Along the same lines, Chambers ran through a case study demonstrating a retail store using wireline and wireless networks to identify customers as they enter the store and tailor the shopping experience to their past records (making sure to note that this would all be optional on the customer's part).

Chambers said these ideas came partly from the big three auto makers, each of which has complained about productivity by telling Cisco, "You're not only missing an opportunity, you're slowing us down."

To show where its new plan is going, Cisco will start making long-term roadmaps publicly available, Chambers said. In a sense, the company will be giving away its future plans, which will probably bother some investors. Chambers tried to pre-empt those concerns by noting Cisco's plan ten years ago to publish known flaws in its product line. The move did help the competition and gave the press plenty of fodder to dig at Cisco, but in the long run it improved Cisco's business and its relationship with customers, he said.

Chambers didn't spell out how the new strategy applies to the service provider market, but some clues might be found in the IP NGN concept that Cisco launched yesterday. Similar to Juniper Networks Inc.'s (Nasdaq: JNPR) Infranet initiative, Cisco's IP NGN describes an intelligent network that adapts to a user's location, applications, and preferences (see Cisco Scores CRS-1 Customers and Juniper's Infranet Takes Baby Steps).

— Craig Matsumoto, Senior Editor, and Mark Sullivan, Reporter, Light Reading


For the latest intelligence and analysis of next-generation telecom market opportunities, check out the coming Light Reading Live! event: Light Reading's Telecom Investment Conference, at the exclusive Plaza Hotel in New York City, on Wednesday, December 15, 2004.
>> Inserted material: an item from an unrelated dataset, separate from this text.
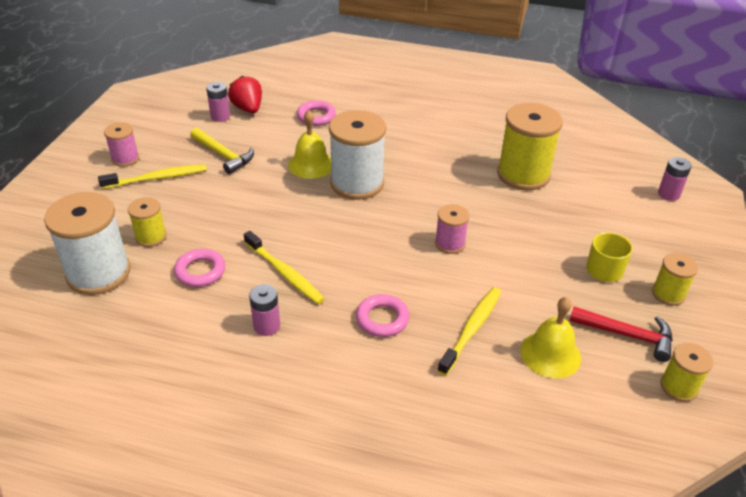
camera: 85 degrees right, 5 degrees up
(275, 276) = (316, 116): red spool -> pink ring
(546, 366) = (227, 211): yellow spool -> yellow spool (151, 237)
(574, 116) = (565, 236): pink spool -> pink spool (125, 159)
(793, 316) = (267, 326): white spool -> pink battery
materialgirl 12/5/2012 | 1:00:06 AM
re: Cisco Rolls Out Roadmaps About half of IBM's revenues come from the hardware and software needed to outfit data centers. The PC part became immaterial long ago. What IBM cares about is their Power chip, Websphere, DB2, zSeries and the like. In 1993 IBM began talking about how they do not sell "piece parts" but systems. Now, with their consulting army, they sell "solutions" and have done so for a decade. It is all about using technology to change business processes for the better. CSCO is a piker here, coming into a well established buzz saw of incumbents, with a partial solution at best.
optical_man 12/5/2012 | 1:00:19 AM
re: Cisco Rolls Out Roadmaps "At least IBM sells computers."

IBM exited the PC business this morning.....
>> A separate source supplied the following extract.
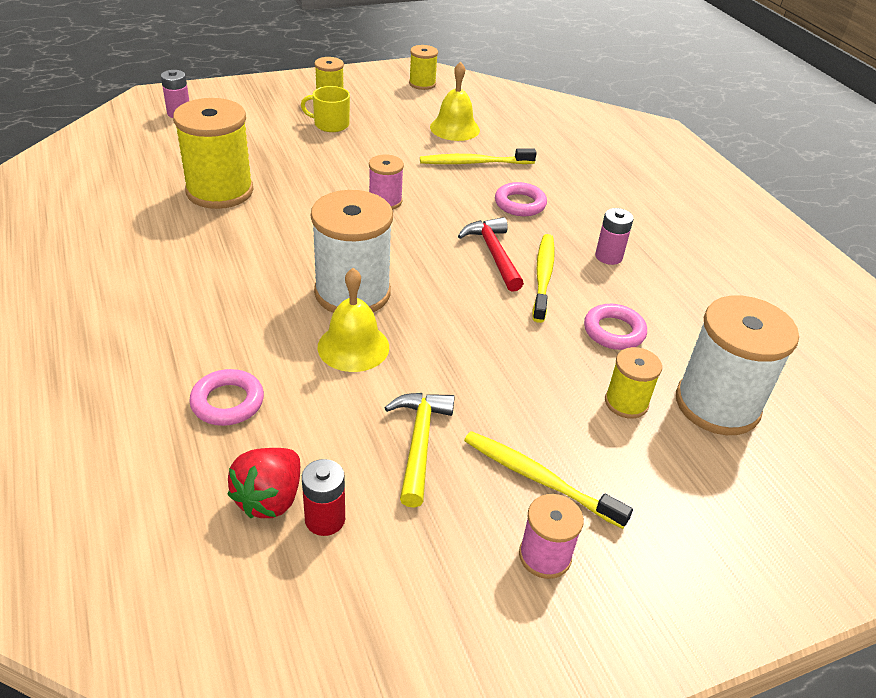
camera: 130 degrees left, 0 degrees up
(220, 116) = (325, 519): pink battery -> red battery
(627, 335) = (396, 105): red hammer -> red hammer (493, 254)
http://story.news.yahoo.com/ne...

Lenovo gets rights to use the IBM name for 5 years, and IBM retains an 18% ownership stake.
dwdm2 12/5/2012 | 1:00:20 AM
re: Cisco Rolls Out Roadmaps Well, now that IBM is not going to sell computers any more (do they still sell mainframes?), how will that equate with this situation?
materialgirl 12/5/2012 | 1:00:21 AM
re: Cisco Rolls Out Roadmaps This CSCO message is the one IBM has used since Gerstner came on in 1993. At least IBM sells computers. How does CSCO plan to execute their productivity enhancing plan with only a partial (network) solution? Will they buy HPQ? (NOT).